S6, taking (x, y, z) in the barrier rejection potential field formula (24) as a current position coordinate xi (t) of the robot to obtain a barrier rejection term Uo (t) = F (xi (t)) of the robot, so as to design a motion control law (point P (x, y, z) of the robot is taken as the current position coordinate xi (t)) of the robot:
U(t)=δ(ξ(t))(-D21ξ(t)-D22ζ(t)-kpξ(t)-kvζ(t))+Uo(t) (32)
here, δ (ζ (t)) is a target position occlusion determination function shown in formula (30).
And S7, carrying out robot obstacle avoidance motion simulation under a dynamic model shown in a formula (13) based on the control law formula (32) and the parameter values set in the S1, wherein the simulation time is 40000S, and the obtained results are shown in fig. 6-9. It has been found that under the influence of the designed control law, the robot can successfully surmount the obstacle, converge to the target position with a high degree of accuracy, and the magnitude of the control quantity is also in a suitable magnitude. In contrast, simulation results without considering the target position shielding property (i.e., δ (ζ (t)) is constant 1) are shown in fig. 10 to 11. It was found that the robot was trapped in a local area near the obstacle and failed to reach the target position.

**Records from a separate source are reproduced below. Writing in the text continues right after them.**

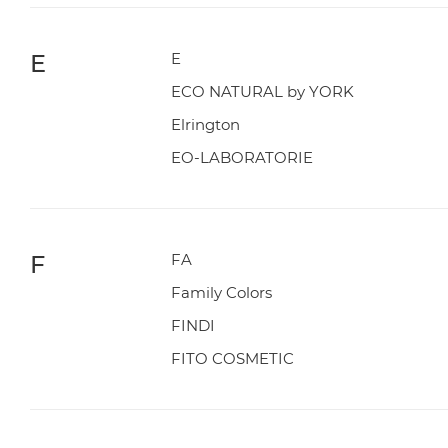
E
E
ECO NATURAL by YORK
Elrington
EO-LABORATORIE
F
FA
Family Colors
FINDI
FITO COSMETIC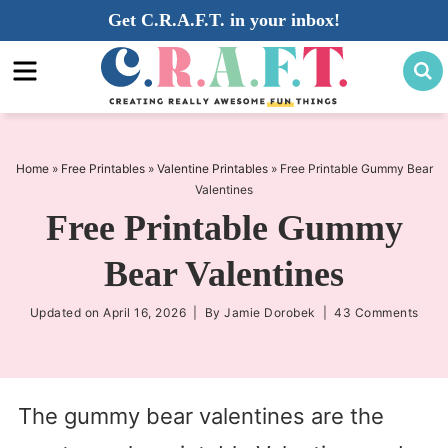
Skip
Get C.R.A.F.T. in your inbox!
to
Skip
primary
to
Skip
navigation
main
to
content
primary
sidebar
Home
»
Free Printables
»
Valentine Printables
»
Free Printable Gummy Bear
Valentines
Free Printable Gummy
Bear Valentines
Updated on
April 16, 2026
| By
Jamie Dorobek
|
43 Comments
The gummy bear valentines are the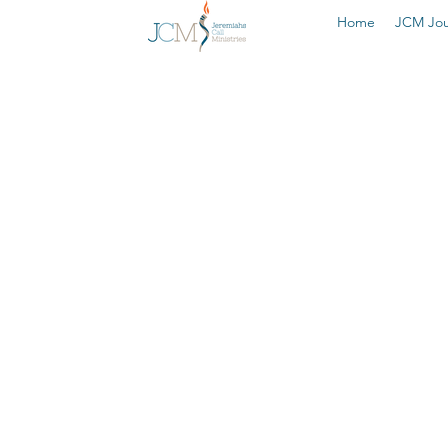
Home
JCM Jou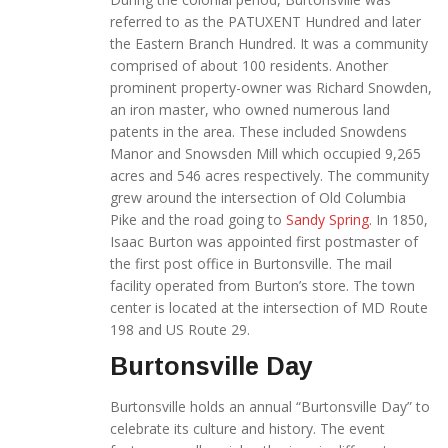
referred to as the PATUXENT Hundred and later
the Eastern Branch Hundred. It was a community
comprised of about 100 residents. Another
prominent property-owner was Richard Snowden,
an iron master, who owned numerous land
patents in the area. These included Snowdens
Manor and Snowsden Mill which occupied 9,265
acres and 546 acres respectively. The community
grew around the intersection of Old Columbia
Pike and the road going to
Sandy Spring
. In 1850,
Isaac Burton was appointed first postmaster of
the first post office in Burtonsville. The mail
facility operated from Burton’s store. The town
center is located at the intersection of MD Route
198 and US Route 29.
Burtonsville Day
Burtonsville holds an annual “Burtonsville Day” to
celebrate its culture and history. The event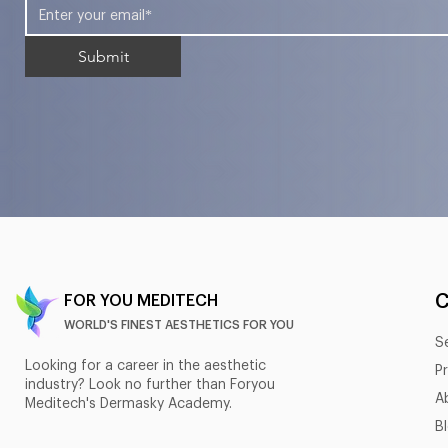
Submit
FOR YOU MEDITECH
WORLD'S FINEST AESTHETICS FOR YOU
S
Looking for a career in the aesthetic
P
industry? Look no further than Foryou
A
Meditech's Dermasky Academy.
B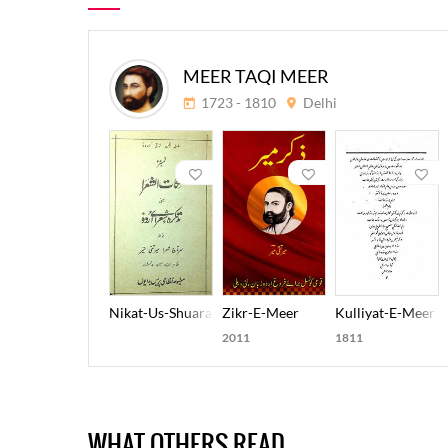
MEER TAQI MEER
1723 - 1810
Delhi
Nikat-Us-Shuara
Zikr-E-Meer
Kulliyat-E-Meer T
2011
1811
WHAT OTHERS READ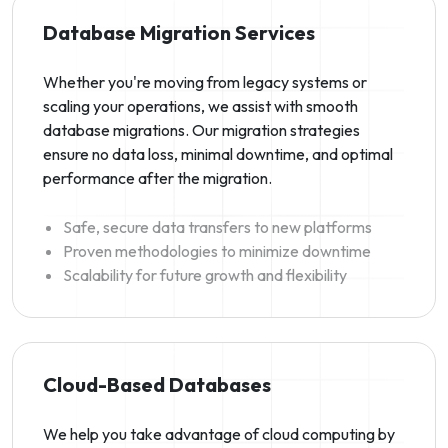
Database Migration Services
Whether you're moving from legacy systems or
scaling your operations, we assist with smooth
database migrations. Our migration strategies
ensure no data loss, minimal downtime, and optimal
performance after the migration.
Safe, secure data transfers to new platforms
Proven methodologies to minimize downtime
Scalability for future growth and flexibility
Cloud-Based Databases
We help you take advantage of cloud computing by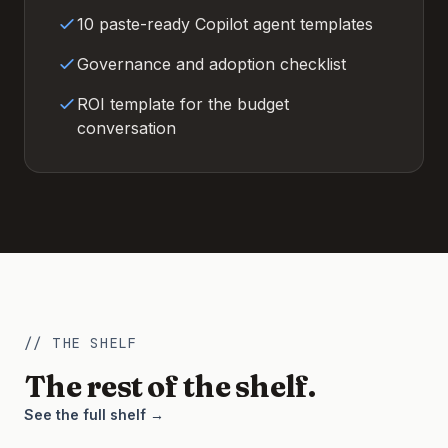
10 paste-ready Copilot agent templates
Governance and adoption checklist
ROI template for the budget
conversation
// THE SHELF
The rest of the shelf.
See the full shelf →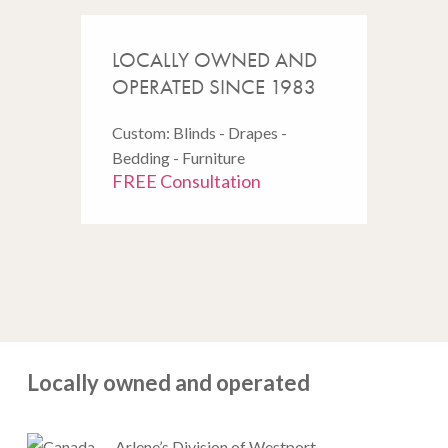
LOCALLY OWNED AND
OPERATED SINCE 1983
Custom: Blinds - Drapes -
Bedding - Furniture
FREE Consultation
Locally owned and operated
Arlene’s Division of Westport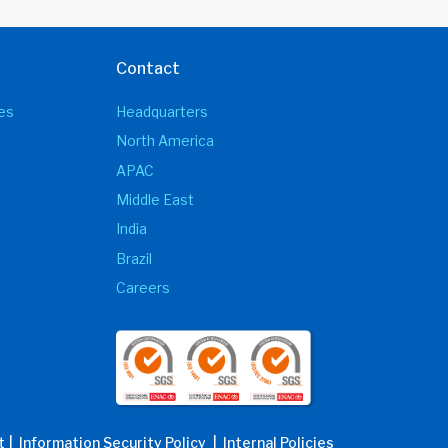
Contact
es
Headquarters
North America
APAC
Middle East
India
Brazil
Careers
t
| Information Security Policy
| Internal Policies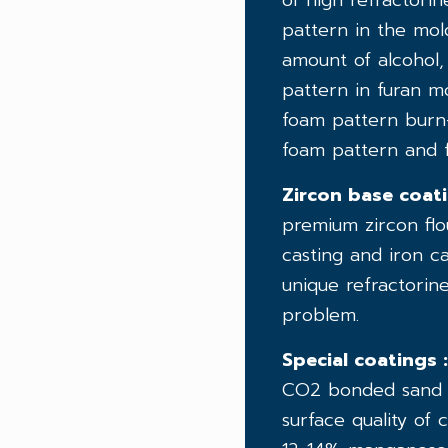
of high refractori
pattern in the mol
amount of alcohol,
pattern in furan mo
foam pattern burn-
foam pattern and f
Zircon base coati
premium zircon flou
casting and iron c
unique refractorin
problem.
Special coatings :
CO2 bonded sand mo
surface quality of 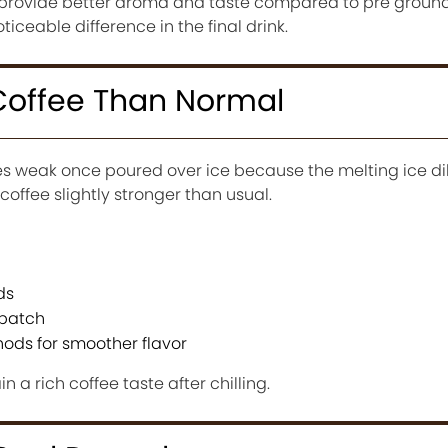
 provide better aroma and taste compared to pre ground
iceable difference in the final drink.
Coffee Than Normal
tes weak once poured over ice because the melting ice di
 coffee slightly stronger than usual.
ds
 batch
ods for smoother flavor
 a rich coffee taste after chilling.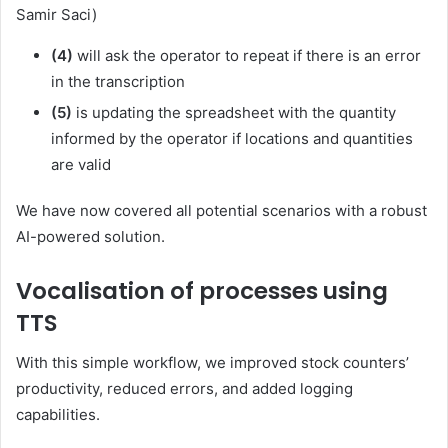
Samir Saci)
(4)
will ask the operator to repeat if there is an error
in the transcription
(5)
is updating the spreadsheet with the quantity
informed by the operator if locations and quantities
are valid
We have now covered all potential scenarios with a robust
AI-powered solution.
Vocalisation of processes using
TTS
With this simple workflow, we improved stock counters’
productivity, reduced errors, and added logging
capabilities.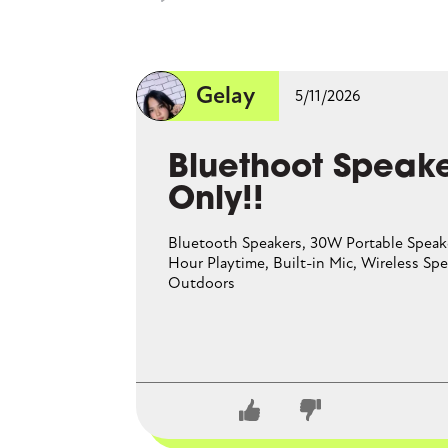
perfect
Gelay
5/11/2026
CLOSE CONVERSATION
Bluethoot Speake
Only!!
Bluetooth Speakers, 30W Portable Speak
Hour Playtime, Built-in Mic, Wireless Spe
Outdoors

The above is only a preferred embodiment of the present invention, and is not intended to limit the present invention, but various modifications and variations can be made to the present invention by those skilled in the art. Any modification, equivalent replacement, improvement, etc. made within the spirit and principle of the present invention should be included in the protection scope of the present invention.